### [Activity]
Look through the records below for the line with "table_cell [1034, 544, 1122, 587]" and the line with "table_cell [1034, 677, 1122, 719]", then return those lines and all lines between, exactly.

Page layout parsing data
= = =

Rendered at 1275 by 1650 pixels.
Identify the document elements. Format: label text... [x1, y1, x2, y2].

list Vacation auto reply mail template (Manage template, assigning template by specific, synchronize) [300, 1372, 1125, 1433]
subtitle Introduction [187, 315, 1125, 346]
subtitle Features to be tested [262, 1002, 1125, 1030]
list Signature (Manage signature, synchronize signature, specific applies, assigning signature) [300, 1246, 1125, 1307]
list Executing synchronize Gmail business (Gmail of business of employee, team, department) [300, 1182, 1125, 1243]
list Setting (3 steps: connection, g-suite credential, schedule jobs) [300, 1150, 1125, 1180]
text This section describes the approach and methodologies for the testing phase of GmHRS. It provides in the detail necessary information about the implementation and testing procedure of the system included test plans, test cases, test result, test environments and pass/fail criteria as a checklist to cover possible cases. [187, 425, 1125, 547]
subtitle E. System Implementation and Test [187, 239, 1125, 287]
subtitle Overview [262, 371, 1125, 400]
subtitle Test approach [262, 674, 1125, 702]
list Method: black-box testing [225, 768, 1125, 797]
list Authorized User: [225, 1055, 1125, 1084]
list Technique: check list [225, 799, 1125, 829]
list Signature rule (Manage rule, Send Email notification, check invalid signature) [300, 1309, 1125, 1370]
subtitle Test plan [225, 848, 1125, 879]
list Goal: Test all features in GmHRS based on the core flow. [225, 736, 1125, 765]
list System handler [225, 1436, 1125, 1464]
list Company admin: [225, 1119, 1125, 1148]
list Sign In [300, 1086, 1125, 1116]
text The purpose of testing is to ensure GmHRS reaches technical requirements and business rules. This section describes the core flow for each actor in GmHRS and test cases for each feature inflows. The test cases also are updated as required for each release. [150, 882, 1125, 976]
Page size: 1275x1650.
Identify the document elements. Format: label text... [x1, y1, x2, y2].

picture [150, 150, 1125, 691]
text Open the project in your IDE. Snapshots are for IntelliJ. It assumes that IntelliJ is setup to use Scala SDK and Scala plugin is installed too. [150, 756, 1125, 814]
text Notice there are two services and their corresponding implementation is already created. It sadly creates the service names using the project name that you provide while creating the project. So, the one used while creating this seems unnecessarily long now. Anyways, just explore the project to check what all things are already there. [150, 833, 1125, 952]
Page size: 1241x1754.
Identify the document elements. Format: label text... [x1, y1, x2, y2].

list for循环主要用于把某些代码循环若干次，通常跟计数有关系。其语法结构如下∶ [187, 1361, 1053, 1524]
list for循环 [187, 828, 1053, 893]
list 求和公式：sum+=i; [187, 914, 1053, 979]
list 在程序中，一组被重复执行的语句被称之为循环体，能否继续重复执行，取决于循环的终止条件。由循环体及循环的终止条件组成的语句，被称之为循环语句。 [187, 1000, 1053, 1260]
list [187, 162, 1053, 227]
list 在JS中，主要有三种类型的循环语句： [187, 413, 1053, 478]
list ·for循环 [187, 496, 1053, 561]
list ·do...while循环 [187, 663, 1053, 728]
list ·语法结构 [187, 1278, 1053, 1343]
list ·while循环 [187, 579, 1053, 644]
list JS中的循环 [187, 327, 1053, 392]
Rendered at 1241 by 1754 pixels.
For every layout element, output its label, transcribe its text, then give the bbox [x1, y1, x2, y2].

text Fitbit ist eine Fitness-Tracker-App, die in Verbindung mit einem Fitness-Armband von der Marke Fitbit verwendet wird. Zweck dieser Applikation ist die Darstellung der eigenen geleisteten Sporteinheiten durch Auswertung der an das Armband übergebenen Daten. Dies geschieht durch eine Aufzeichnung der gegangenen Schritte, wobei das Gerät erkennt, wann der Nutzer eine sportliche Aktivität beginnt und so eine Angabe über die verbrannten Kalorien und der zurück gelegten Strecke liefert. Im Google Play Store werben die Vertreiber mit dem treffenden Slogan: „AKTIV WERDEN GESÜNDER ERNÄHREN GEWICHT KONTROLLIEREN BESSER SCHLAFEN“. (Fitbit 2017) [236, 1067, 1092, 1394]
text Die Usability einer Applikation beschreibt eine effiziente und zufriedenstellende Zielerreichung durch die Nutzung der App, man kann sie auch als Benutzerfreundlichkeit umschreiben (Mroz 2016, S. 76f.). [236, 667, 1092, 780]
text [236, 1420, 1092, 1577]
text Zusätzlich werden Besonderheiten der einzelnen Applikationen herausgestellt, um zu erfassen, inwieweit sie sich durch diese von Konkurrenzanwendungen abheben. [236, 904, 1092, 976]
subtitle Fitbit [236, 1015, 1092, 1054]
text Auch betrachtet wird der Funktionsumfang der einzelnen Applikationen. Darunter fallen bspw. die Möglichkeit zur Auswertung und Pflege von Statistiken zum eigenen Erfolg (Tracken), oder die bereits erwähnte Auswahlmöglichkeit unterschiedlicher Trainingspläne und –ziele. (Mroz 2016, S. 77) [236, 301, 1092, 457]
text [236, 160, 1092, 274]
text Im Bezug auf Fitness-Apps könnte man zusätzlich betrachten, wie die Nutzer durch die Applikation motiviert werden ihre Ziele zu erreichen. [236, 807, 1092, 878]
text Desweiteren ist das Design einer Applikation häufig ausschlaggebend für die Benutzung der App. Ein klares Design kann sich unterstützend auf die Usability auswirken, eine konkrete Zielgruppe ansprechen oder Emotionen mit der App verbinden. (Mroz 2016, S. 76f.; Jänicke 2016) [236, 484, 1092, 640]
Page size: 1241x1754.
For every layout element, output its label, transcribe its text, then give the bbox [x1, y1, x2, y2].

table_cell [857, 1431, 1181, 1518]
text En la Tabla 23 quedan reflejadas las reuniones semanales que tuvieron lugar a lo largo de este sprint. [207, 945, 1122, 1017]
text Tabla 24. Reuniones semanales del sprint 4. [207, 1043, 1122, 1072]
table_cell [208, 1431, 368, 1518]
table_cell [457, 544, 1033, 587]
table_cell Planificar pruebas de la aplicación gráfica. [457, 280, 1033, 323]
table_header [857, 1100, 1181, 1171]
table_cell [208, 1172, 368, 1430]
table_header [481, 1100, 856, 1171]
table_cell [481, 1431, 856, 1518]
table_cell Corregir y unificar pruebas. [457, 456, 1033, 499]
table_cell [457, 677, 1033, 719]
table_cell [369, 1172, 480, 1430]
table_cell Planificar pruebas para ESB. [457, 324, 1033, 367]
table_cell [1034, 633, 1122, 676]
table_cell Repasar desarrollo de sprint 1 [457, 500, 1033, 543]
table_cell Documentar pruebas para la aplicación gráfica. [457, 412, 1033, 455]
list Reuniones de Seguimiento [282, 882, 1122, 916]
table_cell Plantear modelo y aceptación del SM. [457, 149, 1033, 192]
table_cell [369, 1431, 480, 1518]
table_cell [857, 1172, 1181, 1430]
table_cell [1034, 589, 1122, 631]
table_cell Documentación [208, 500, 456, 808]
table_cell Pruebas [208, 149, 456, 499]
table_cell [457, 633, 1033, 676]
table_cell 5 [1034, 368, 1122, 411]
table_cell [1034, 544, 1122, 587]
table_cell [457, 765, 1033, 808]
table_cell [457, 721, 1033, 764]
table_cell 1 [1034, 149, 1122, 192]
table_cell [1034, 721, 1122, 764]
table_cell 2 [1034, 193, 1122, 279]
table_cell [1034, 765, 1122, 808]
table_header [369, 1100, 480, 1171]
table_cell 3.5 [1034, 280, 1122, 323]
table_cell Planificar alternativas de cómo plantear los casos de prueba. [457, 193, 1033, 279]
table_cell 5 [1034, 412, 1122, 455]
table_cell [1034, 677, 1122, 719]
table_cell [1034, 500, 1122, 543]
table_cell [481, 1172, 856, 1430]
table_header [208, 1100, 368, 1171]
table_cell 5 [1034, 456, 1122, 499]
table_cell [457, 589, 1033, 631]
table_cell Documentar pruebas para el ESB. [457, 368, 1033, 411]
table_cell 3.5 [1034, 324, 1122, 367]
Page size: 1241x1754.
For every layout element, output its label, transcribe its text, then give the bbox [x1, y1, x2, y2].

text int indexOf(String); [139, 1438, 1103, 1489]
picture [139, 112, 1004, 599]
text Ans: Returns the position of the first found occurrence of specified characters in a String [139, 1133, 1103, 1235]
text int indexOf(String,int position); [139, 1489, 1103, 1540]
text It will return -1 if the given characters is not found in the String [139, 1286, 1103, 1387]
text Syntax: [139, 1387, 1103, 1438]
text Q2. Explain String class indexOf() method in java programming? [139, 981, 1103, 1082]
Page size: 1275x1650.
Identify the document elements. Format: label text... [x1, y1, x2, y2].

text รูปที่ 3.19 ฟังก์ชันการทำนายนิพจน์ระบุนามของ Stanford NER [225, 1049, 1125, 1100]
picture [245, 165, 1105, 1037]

= = =

### [Written solution]
table_cell [1034, 544, 1122, 587]
table_cell [457, 765, 1033, 808]
table_cell [457, 721, 1033, 764]
table_cell 1 [1034, 149, 1122, 192]
table_cell [1034, 721, 1122, 764]
table_cell 2 [1034, 193, 1122, 279]
table_cell [1034, 765, 1122, 808]
table_header [369, 1100, 480, 1171]
table_cell 3.5 [1034, 280, 1122, 323]
table_cell Planificar alternativas de cómo plantear los casos de prueba. [457, 193, 1033, 279]
table_cell 5 [1034, 412, 1122, 455]
table_cell [1034, 677, 1122, 719]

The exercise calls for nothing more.